Yeniçeri ve Tımarlı Sipahilerin Özellikleri ( Farklılıkları)
Yeniçeriler |
Tımarlı Sipahiler |
Yaya |
Atlı |
Barış zamanında İstanbul’da yaşarlar. |
Barış zamanında kendilerine ayrılmış topraklarda yaşarlar. |
İstanbul’un güvenliğini sağlarlar. |
Kırsal bölgelerin güvenliğini sağlarlar. |
Devşirme kökenlidirler. |
Türk ve Müslüman’dırlar. |
Hazineden maaş alırlar. |
Tımarlardan toplanan vergilerle geçimlerini sağlarlar. |
Azaplar
Azap, bekâr anlamına gelir. Bunlar, Anadolu’dan toplanan, güçlü kuvvetli Türk gençlerinden oluşuyordu. Azaplar, Osmanlı ordusunun hafif yaya askerleridirler. Yeniçerilerin önünde savaşmışlardır.
Akıncılar
Sınır boylarında yaşayan Türklerden oluşturulan hafif atlı askerî birliklerdir. Çok hızlı hareket ettiklerinden dolayı bu adı almışlardı. Bunların görevi;
- Düşman ülkelerine akınlar düzenleyerek bilgi toplamak,
- Askerî ve ekonomik kaynaklarına zarar vermek,
- Orduya yol açmak ve pusu kurulmasını önlemekti.

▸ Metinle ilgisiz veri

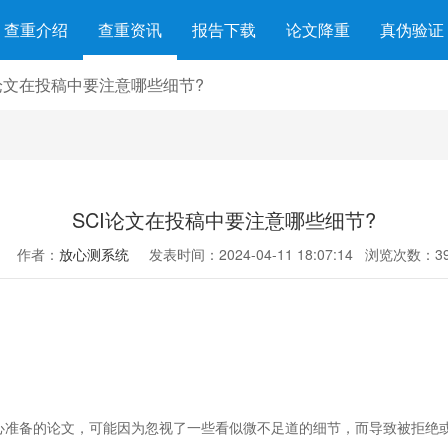
查重介绍
查重资讯
报告下载
论文降重
真伪验证
I论文在投稿中要注意哪些细节?
SCI论文在投稿中要注意哪些细节?
作者：
放心测系统
发表时间：2024-04-11 18:07:14
浏览次数：39
精心准备的论文，可能因为忽视了一些看似微不足道的细节，而导致被拒绝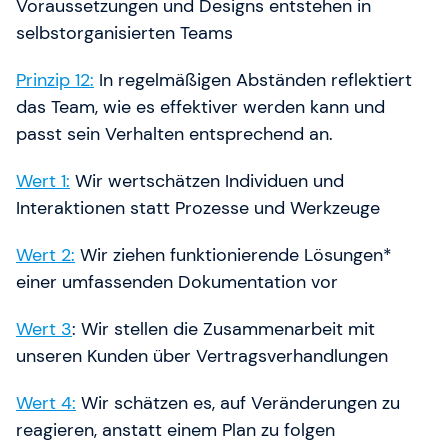
Voraussetzungen und Designs entstehen in
selbstorganisierten Teams
Prinzip 12:
In regelmäßigen Abständen reflektiert
das Team, wie es effektiver werden kann und
passt sein Verhalten entsprechend an.
Wert 1:
Wir wertschätzen Individuen und
Interaktionen statt Prozesse und Werkzeuge
Wert 2:
Wir ziehen funktionierende Lösungen*
einer umfassenden Dokumentation vor
Wert 3
: Wir stellen die Zusammenarbeit mit
unseren Kunden über Vertragsverhandlungen
Wert 4:
Wir schätzen es, auf Veränderungen zu
reagieren, anstatt einem Plan zu folgen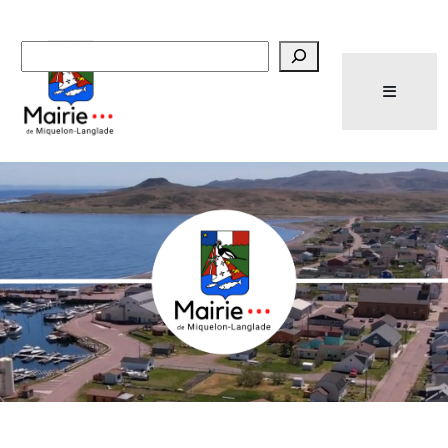
Recherche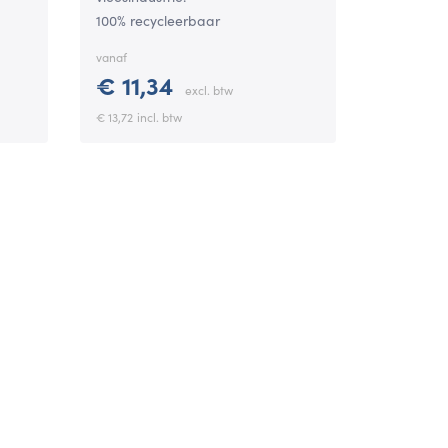
100% recycleerbaar
vanaf
€ 11,34
excl. btw
€ 13,72
incl. btw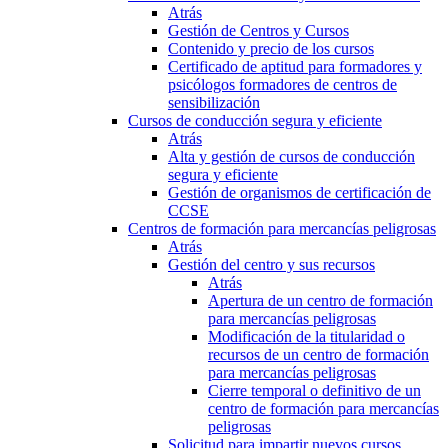
Atrás
Gestión de Centros y Cursos
Contenido y precio de los cursos
Certificado de aptitud para formadores y
psicólogos formadores de centros de
sensibilización
Cursos de conducción segura y eficiente
Atrás
Alta y gestión de cursos de conducción
segura y eficiente
Gestión de organismos de certificación de
CCSE
Centros de formación para mercancías peligrosas
Atrás
Gestión del centro y sus recursos
Atrás
Apertura de un centro de formación
para mercancías peligrosas
Modificación de la titularidad o
recursos de un centro de formación
para mercancías peligrosas
Cierre temporal o definitivo de un
centro de formación para mercancías
peligrosas
Solicitud para impartir nuevos cursos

Akıncı beyleri Avrupa dillerinden pek çoğunu bilirler, şehir ve kasabalarını tanırlardı.
Deliler
Sınır boylarında görev yapan hafif süvari birlikleridir.
Gönüllüler
Şehir ve kasabaların korunmasına destek olan birliklerdir..
Yaya ve Müsellemler
Ordunun geri hizmetinde bulunurlardı. Yol açar, köprü kurar ya da tamir ederlerdi. Yol açmak, siper kazmak, ağırlık nakletmek, askere yiyecek taşımak gibi görevleri vardı.
Beşliler
Her beş haneden bir kişi alınarak oluşturulan bu birlikler sınırlardaki kalelerin korunmasıyla görevliydiler.
Sakalar
Ordunun su ihtiyacını karşılamakla görevliydiler.
Yörükler
Konargöçerlerin oluşturduğu yardımcı birliklerdir.
Yardımcı Kuvvetler
Bağlı beylik ve devletlerden gerekli görüldüğü takdirde alınan destek birlikleridir.
Deniz Kuvvetleri ( Donanma )
İlk Osmanlı donanması Karesi Beyliği’nin alınmasıyla bu beylikten Osmanlı’ya geçen küçük çaptaki bir deniz kuvveti idi. Bununla birlikte Osmanlılar, ilk zamanlarda küçük de olsa Karamürsel, Edincik ve İzmit’te, ilk tam teşekküllü tersaneyi ise Yıldırım Bayezid Gelibolu’da kurmuştu.
Denizde kıyısı olan Saruhan, Aydın, Menteşe ve Hamitoğulları Beyliklerinin donanması, tersaneleri ve ticaret gemileri de fetihler sonucu Osmanlı idaresine girmiştir. Özellikle Yıldırım Bayezit zamanında Osmanlı donanması büyük bir gelişme göstermiş, Sakız ve Eğriboz Adalarıyla Yunanistan’ın doğusuna akınlar düzenlemiştir.
Osmanlı donanmasının ilk ciddi savaş tecrübesi Mehmet Çelebi zamanında yaşanmıştır. 1415’te Venediklilerle yapılan bu tecrübede Osmanlı donanması yenildi. Bu yenilgi Osmanlı denizciliğinin gelişmesini yavaşlatsa da deniz gücüne olan ihtiyacı göstermiş ve bu alandaki çalışmalar hızlanmıştır. Nitekim donanma, II. Murat döneminde Karadeniz’de Trabzon Rum imparatorluğunu tehdit edecek bir duruma ulaşmıştır.